На следующей ступеньке Юрген остановился.
– Это какой-то трюк? – резко спросил он. – Лестница никогда не кончается?
– Я же сказал вам, что старейшины ждут нас внизу. – Казалось, Гана Даху позабавил его вопрос.
Даже Мири почувствовала некоторую неуверенность, следуя за ниски, пока они не добрались до самого низа. Ган Даха провел их через следующую дверь, и они оказались в помещении, совсем не соответствовавшем ожиданиям Мириамель.
Огромное пространство было вырублено в камне мыса, на котором стояла Порта Антига. Вдоль основания стен свет факела Гана Дахи выхватил следы резца, но дальше поверхности оказались безупречно ровными и украшенными картинами. Мири показалось, что она видит существ с большими глазами и диковинные, бесформенные, поднимавшиеся вверх по стене корабли, которые появлялись на уровне глаз и уходили вверх к окутанному тенями потолку.
Но самым странным оказалось огромное украшение, свисавшее с потолка, изящный изогнутый предмет длиной почти во все помещение – такой большой, что Мири приняла его за хребет невозможно огромной рыбы или кита. Он сиял в свете факела, идеально гладкий, словно каждый его дюйм с любовью полировали тысячи рук. Юрген смотрел на него с разинутым ртом.
– Что это такое? – спросила Мири.
– Его называют Спар, – ответил Ган Даха. – Единственный оставшийся обломок громадного корабля, который доставил наших предков в Джина-Т’сенэй перед тем, как его поглотило море. – Вы ведь знаете о восьми кораблях, ваше величество?

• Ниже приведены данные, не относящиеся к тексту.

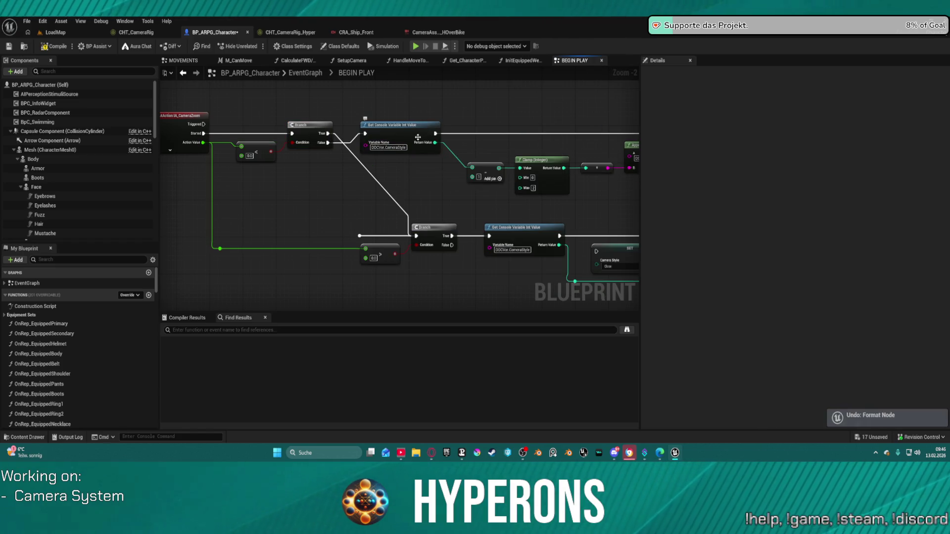
alt+click(327, 142)
mouse_move(328, 142)
mouse_down()
mouse_move(363, 238)
mouse_move(378, 237)
mouse_up()
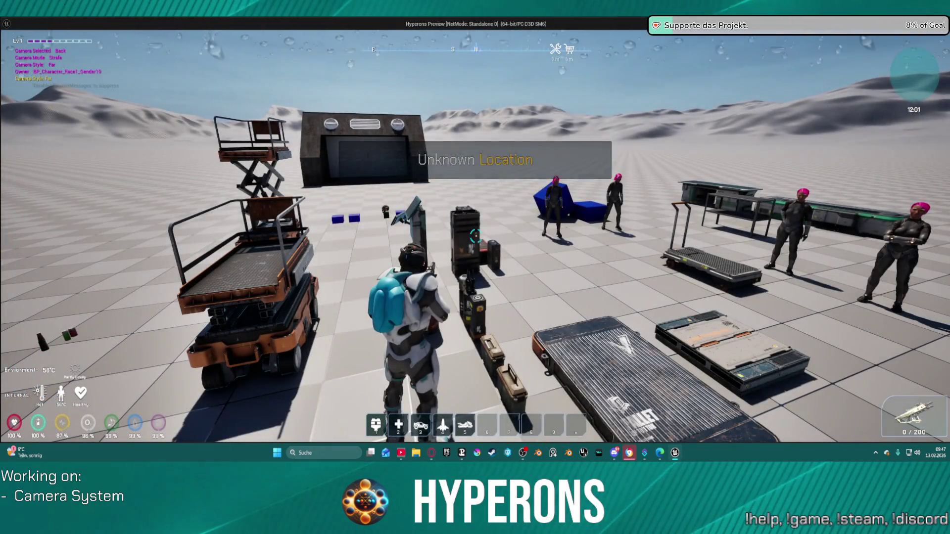
Step: Route the Branch True output through a new reroute node
key(Escape)
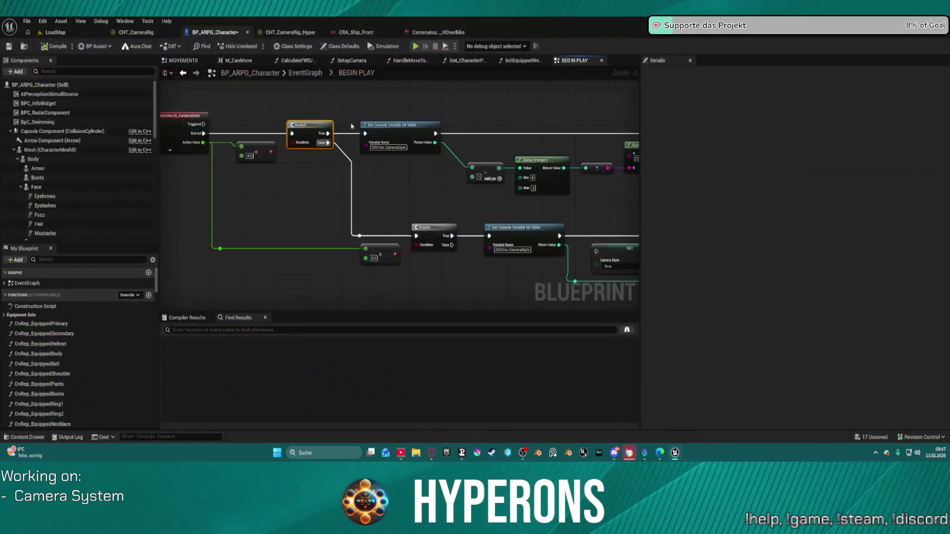
drag(324, 136, 328, 142)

– Тех, на которых прибыли ситхи и… – мгновение она вспоминала правильное имя ниски, которым они себя называли, – …и тинукеда’я из страны, где они прежде жили.
– Да, из Потерянного Сада. – Ган Даха кивнул, и мгновение они смотрели на сияющее дерево. – Красивая вещь, не так ли?
– И такая огромная!
– Как и все Восемь кораблей – так гласит легенда, – сказал Ган Даха. – Они были большими, как города. А теперь давайте пойдем к старейшинам.
Его слова еще не успели стихнуть, как в дальнем конце огромного каменного зала засиял свет, и только тогда Мири увидела стол, за которым сидело некоторое количество фигур.
«Неужели они только сейчас зажгли светильник? – подумала она. – И ждали меня, сидя в темноте?»
Она ощутила легкую суеверную дрожь.
За длинным грубым столом сидело почти две дюжины ниски. Ган Даха представил их, но имена пролетели мимо сознания Мириамель шорохом незнакомых звуков, и лишь последнее привлекло внимание.
– …А это Ган Лаги, старейшина моего клана, – закончил Ган Даха, указав на приземистую морщинистую женщину. Глаза старейшины были большими и тусклыми, как у морской черепахи, и она лишь едва заметно наклонила голову в сторону королевы.
– Благодарю вас за то, что посетили нас, королева Мириамель, – хрипло сказала старая женщина-ниски на вестерлинге. – Добро пожаловать под Спар.
– Для меня это честь, – сказала Мири. – И я буду вечно благодарна вашему клану. Я никогда не забуду Ган Итаи, и мне бы хотелось что-то сделать, чтобы почтить ее память.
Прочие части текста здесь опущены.